Alors que la Belgique glose depuis plus d’un mois sur de possibles déchéances de nationalité, le scandale HSBC nous rappelle que la première des solidarités nationales est de payer l’impôt dû. La nation, c’est là où je paie mes impôts. Le pays auquel nous prétendons appartenir n’est rien d’autre que le projet collectif que nous finançons selon nos moyens, ce projet que nous construisons avec une juste part des fruits de notre travail. Cette « juste part », poussée à l’extrême, explique pourquoi même un sans-emploi reçoit son extrait de rôle, et cette symbolique est précieuse.
De ce point de vue, la justice fiscale participe de la prévention de tous les radicalismes : non seulement l’équité fiscale permet la redistribution économique, mais elle est surtout porteuse de sens, elle est vecteur d’intégration et de liens – « Je suis l’un des vôtres, j’ai payé mon ticket d’entrée » – dans une société qui a perdu ses repères et enrayé son ascenseur social. A cette aune, le légumier catholique et l’instituteur musulman partagent le même sel, le même pain.

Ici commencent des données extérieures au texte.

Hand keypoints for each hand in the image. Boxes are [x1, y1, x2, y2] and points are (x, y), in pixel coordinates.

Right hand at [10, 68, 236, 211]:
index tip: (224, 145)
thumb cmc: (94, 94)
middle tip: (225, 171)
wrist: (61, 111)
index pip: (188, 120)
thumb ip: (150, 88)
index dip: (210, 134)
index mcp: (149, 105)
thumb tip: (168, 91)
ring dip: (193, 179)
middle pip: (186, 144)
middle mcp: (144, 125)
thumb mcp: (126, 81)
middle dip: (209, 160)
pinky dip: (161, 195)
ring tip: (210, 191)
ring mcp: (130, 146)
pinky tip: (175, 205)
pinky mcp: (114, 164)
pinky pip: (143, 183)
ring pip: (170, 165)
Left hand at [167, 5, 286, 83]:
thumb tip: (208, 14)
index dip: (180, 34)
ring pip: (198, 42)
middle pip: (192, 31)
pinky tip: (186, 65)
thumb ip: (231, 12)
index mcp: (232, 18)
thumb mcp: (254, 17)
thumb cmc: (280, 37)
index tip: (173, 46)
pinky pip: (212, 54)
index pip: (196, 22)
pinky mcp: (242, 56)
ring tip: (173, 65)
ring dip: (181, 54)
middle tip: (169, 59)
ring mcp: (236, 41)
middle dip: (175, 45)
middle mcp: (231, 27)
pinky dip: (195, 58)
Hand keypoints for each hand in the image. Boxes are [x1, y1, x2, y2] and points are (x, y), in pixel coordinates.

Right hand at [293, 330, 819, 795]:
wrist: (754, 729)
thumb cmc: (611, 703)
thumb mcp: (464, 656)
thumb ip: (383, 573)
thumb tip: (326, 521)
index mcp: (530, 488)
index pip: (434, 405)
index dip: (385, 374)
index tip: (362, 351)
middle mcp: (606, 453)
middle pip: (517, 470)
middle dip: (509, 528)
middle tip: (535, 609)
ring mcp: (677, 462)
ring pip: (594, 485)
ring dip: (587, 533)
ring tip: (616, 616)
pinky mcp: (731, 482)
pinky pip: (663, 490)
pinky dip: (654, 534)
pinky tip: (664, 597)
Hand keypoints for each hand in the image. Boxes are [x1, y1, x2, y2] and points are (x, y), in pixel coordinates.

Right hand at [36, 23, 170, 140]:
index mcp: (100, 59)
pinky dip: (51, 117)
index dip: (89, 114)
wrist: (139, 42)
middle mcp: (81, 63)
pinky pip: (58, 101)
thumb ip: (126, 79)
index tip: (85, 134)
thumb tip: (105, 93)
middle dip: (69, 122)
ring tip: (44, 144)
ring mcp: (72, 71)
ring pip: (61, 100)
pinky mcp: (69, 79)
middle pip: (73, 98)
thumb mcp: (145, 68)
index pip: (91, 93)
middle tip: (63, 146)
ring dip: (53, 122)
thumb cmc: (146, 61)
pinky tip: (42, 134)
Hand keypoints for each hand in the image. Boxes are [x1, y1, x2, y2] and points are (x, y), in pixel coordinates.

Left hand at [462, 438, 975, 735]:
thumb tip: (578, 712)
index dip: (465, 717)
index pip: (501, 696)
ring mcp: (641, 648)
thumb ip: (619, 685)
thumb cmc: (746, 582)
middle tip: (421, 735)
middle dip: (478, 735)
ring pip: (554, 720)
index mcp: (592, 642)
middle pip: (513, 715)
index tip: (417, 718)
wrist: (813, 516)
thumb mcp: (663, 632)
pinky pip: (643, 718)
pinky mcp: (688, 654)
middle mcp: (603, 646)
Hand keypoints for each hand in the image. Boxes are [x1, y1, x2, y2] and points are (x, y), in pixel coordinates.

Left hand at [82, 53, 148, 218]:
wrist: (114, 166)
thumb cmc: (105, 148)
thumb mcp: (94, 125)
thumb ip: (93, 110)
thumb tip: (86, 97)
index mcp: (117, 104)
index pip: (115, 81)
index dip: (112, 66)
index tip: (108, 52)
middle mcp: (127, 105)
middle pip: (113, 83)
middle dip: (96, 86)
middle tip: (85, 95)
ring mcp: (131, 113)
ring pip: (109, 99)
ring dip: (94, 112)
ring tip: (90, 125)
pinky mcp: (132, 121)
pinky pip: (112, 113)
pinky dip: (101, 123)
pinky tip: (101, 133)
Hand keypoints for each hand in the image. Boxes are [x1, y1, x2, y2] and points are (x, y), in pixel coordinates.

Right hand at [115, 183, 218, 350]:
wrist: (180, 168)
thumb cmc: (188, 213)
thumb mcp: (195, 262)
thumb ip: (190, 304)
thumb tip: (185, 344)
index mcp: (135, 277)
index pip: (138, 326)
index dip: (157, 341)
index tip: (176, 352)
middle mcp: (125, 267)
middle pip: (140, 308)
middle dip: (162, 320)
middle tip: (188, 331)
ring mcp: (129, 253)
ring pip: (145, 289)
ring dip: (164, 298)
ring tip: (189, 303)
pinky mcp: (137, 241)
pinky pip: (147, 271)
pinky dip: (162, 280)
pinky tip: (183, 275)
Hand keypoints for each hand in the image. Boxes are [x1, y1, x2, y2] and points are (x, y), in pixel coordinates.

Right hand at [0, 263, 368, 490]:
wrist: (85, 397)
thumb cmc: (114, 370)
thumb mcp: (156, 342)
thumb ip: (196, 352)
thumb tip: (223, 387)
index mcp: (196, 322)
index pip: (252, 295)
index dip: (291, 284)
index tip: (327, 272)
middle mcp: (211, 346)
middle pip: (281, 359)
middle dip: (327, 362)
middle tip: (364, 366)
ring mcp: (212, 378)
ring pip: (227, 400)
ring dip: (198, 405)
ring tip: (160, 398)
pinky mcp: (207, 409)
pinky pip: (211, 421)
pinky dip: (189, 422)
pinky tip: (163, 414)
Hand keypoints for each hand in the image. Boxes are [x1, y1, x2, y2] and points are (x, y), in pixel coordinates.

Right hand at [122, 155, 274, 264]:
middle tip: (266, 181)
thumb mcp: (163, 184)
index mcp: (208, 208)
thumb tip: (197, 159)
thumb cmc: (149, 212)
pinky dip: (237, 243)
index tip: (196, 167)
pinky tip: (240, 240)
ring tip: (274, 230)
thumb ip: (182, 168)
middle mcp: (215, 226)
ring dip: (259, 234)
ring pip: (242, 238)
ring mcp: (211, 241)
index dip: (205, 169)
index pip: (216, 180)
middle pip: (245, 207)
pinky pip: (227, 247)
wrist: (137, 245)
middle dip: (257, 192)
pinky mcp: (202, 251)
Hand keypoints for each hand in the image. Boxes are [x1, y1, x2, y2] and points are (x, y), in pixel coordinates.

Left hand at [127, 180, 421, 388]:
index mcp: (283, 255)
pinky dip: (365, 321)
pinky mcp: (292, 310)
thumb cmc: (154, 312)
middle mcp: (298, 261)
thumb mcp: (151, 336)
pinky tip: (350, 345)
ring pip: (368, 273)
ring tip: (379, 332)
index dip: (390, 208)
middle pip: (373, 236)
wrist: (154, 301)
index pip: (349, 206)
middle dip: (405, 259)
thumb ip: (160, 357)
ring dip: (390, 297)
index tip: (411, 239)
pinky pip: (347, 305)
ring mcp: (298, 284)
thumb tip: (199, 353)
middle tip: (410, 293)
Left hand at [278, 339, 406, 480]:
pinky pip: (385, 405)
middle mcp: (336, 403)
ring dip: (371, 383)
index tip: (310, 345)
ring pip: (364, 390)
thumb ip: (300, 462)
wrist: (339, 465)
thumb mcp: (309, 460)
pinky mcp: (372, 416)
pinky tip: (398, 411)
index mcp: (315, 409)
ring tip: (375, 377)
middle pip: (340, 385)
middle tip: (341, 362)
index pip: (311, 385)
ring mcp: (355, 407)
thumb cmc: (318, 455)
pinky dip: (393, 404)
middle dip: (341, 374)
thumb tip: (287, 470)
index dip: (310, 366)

En regard de ce contrat social, il n’y a aucune raison d’être clément face à la fraude fiscale, qu’on parle hier du noir dans l’horeca, ou aujourd’hui de HSBC.
Cela pose le problème de la sanction : le fraudeur fiscal ne demande pas mieux que d’être déchu d’une nationalité qu’il juge trop coûteuse, et certains fraudeurs en ont eux-mêmes tiré les conséquences en monnayant un droit de résidence à Monaco ou Genève. On ne peut rejeter un fraudeur, il faut le traquer. Et cela passe – enfonçons le clou – par une meilleure dotation du SPF Finances et de la Justice. Ce sont des départements où les dépenses sont rentables.
Mais l’enquête HSBC révèle un autre défi : derrière la fraude fiscale se cachent les mécanismes de blanchiment du crime organisé. Non, la fraude fiscale n’est pas le dérivatif naturel d’une société libérale, elle est au contraire, par ses connexions criminelles, un clou dans le cercueil de ce même libéralisme. La vaste majorité des électeurs dits « de droite » ne sont pas les bénéficiaires, mais en définitive les victimes de ces fraudes criminelles dont il faut bien que quelqu’un paie le coût. Or, que constate l’électeur MR ? Que le gouvernement a relevé le seuil à partir duquel une transaction ne peut plus s’opérer en cash. Cela ne profite pas aux indépendants, cela profite aujourd’hui aux trafiquants de voitures et de stupéfiants. Ce n’est pas du libéralisme, c’est de la compromission. Dès lors, voilà le gouvernement Michel au défi de l’éthique financière – fut-elle libérale, pourquoi pas ?
Faute de quoi, à nos yeux, la majorité jaune-bleue ne sera plus « suédoise » mais « Chiquita » : les couleurs d’une démocratie bananière.